Reproduce the closing run of lines below verbatim, from the line that contains "Sierra Burgess is a Loser" up to and including the final line.

Collected data entries
┄┄┄┄┄┄
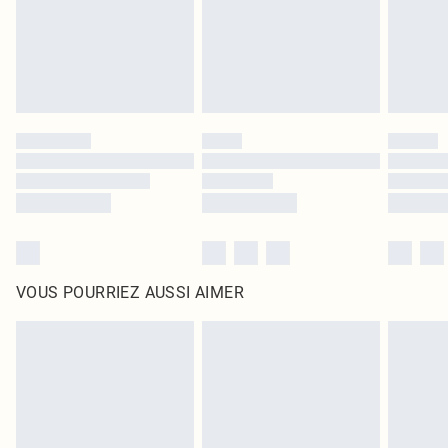
Cliquez
ici
pour consulter l'intégralité de notre politique de retour.
VOUS POURRIEZ AUSSI AIMER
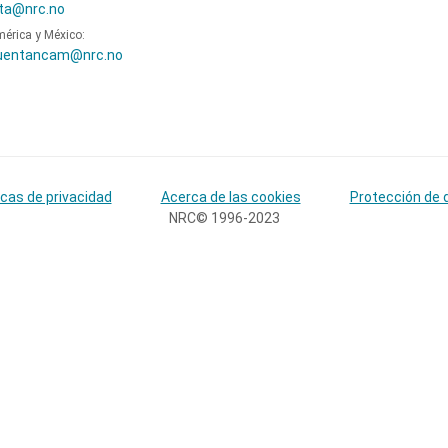
ta@nrc.no
mérica y México:
uentancam@nrc.no
icas de privacidad
Acerca de las cookies
Protección de 
NRC© 1996-2023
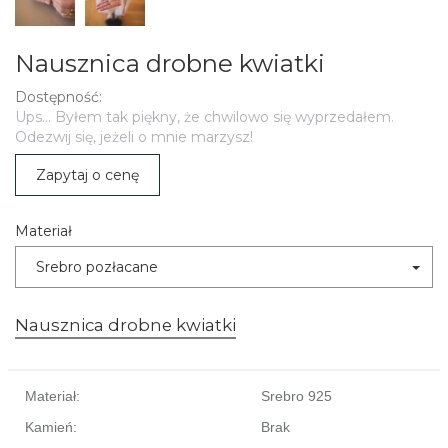
Nausznica drobne kwiatki
Dostępność:
Ups... Byłem tak piękny, że chwilowo się wyprzedałem.
Odezwij się, jeżeli o mnie marzysz!
Zapytaj o cenę
Materiał
Srebro pozłacane
Nausznica drobne kwiatki
Materiał:
Srebro 925
Kamień:
Brak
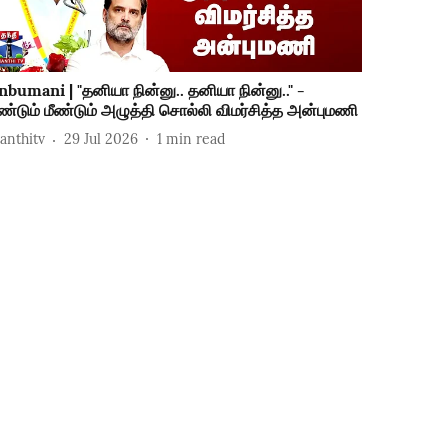
nbumani | "தனியா நின்னு.. தனியா நின்னு.." -
ீண்டும் மீண்டும் அழுத்தி சொல்லி விமர்சித்த அன்புமணி
hanthitv
29 Jul 2026
1
min read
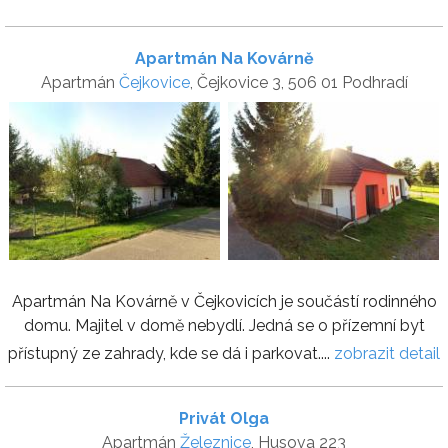
Apartmán Na Kovárně
Apartmán
Čejkovice
, Čejkovice 3, 506 01 Podhradí
Apartmán Na Kovárně v Čejkovicích je součástí rodinného
domu. Majitel v domě nebydlí. Jedná se o přízemní byt
přístupný ze zahrady, kde se dá i parkovat....
zobrazit detail
Privát Olga
Apartmán
Železnice
, Husova 223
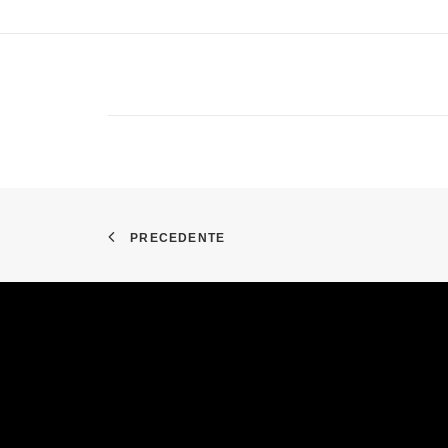
PRECEDENTE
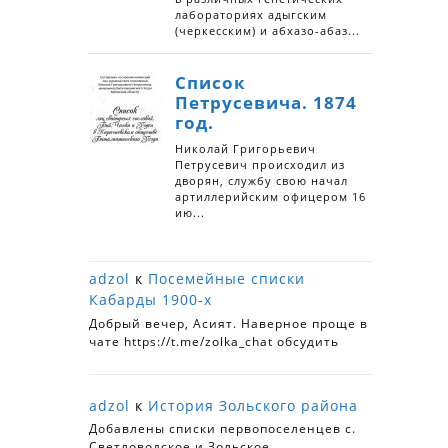
adzol
к
Посемейные списки
Кабарды 1900-х
Добрый вечер, Асият. Наверное проще в
чате https://t.me/zolka_chat обсудить
adzol
к
История Зольского района
Добавлены списки первопоселенцев с.
Светловодское и Зольское.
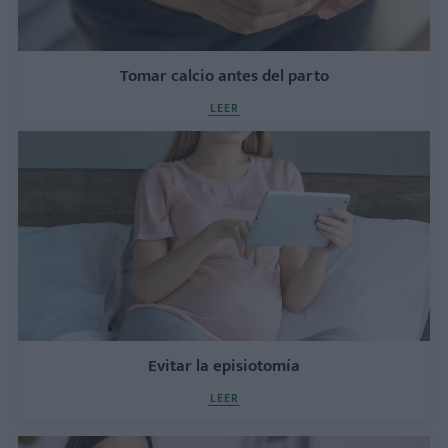
Tomar calcio antes del parto
LEER
Evitar la episiotomía
LEER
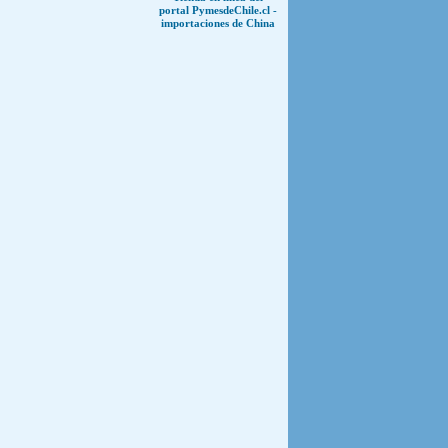
portal PymesdeChile.cl -
importaciones de China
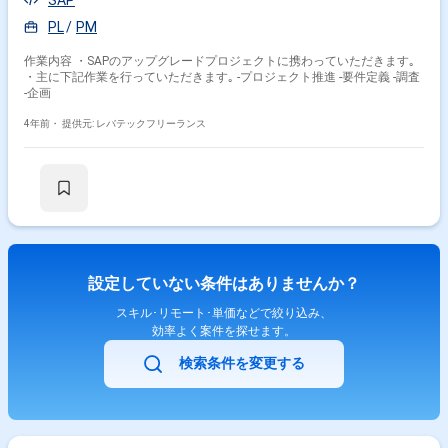
SAP
PL
PM
作業内容 ・SAPのアップグレードプロジェクトに携わっていただきます｡
・主に下記作業を行っていただきます｡ -プロジェクト推進 -要件定義 -調査
-企画
4年前・
提供元: レバテックフリーランス
設定していない条件はありませんか？
スキル･リモート･単価などで絞り込み、
効率よく案件を探せます。
検索条件を変更する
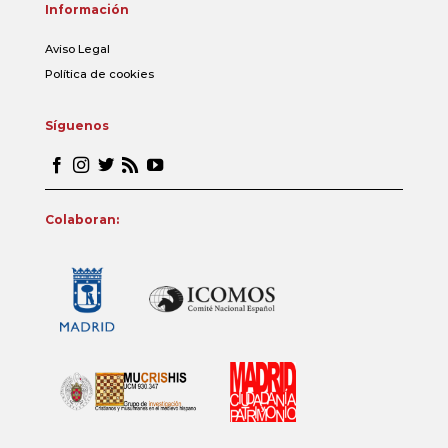
Información
Aviso Legal
Política de cookies
Síguenos
Colaboran:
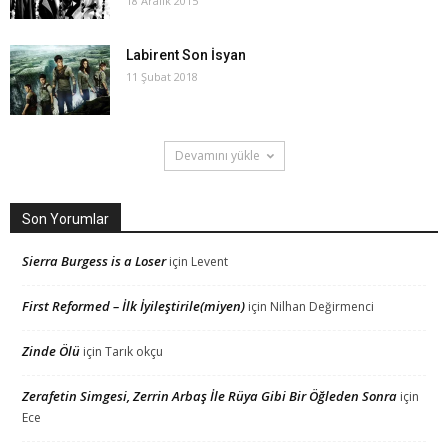
18 Aralık 2015
Labirent Son İsyan
11 Şubat 2018
Devamını yükle
Son Yorumlar
Sierra Burgess is a Loser
için
Levent
First Reformed – İlk İyileştirile(miyen)
için
Nilhan Değirmenci
Zinde Ölü
için
Tarık okçu
Zerafetin Simgesi, Zerrin Arbaş İle Rüya Gibi Bir Öğleden Sonra
için
Ece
┄┄┄┄┄┄
### TASK RESULT:
Sierra Burgess is a Loser
için
Levent
First Reformed – İlk İyileştirile(miyen)
için
Nilhan Değirmenci
Zinde Ölü
için
Tarık okçu
Zerafetin Simgesi, Zerrin Arbaş İle Rüya Gibi Bir Öğleden Sonra
için
Ece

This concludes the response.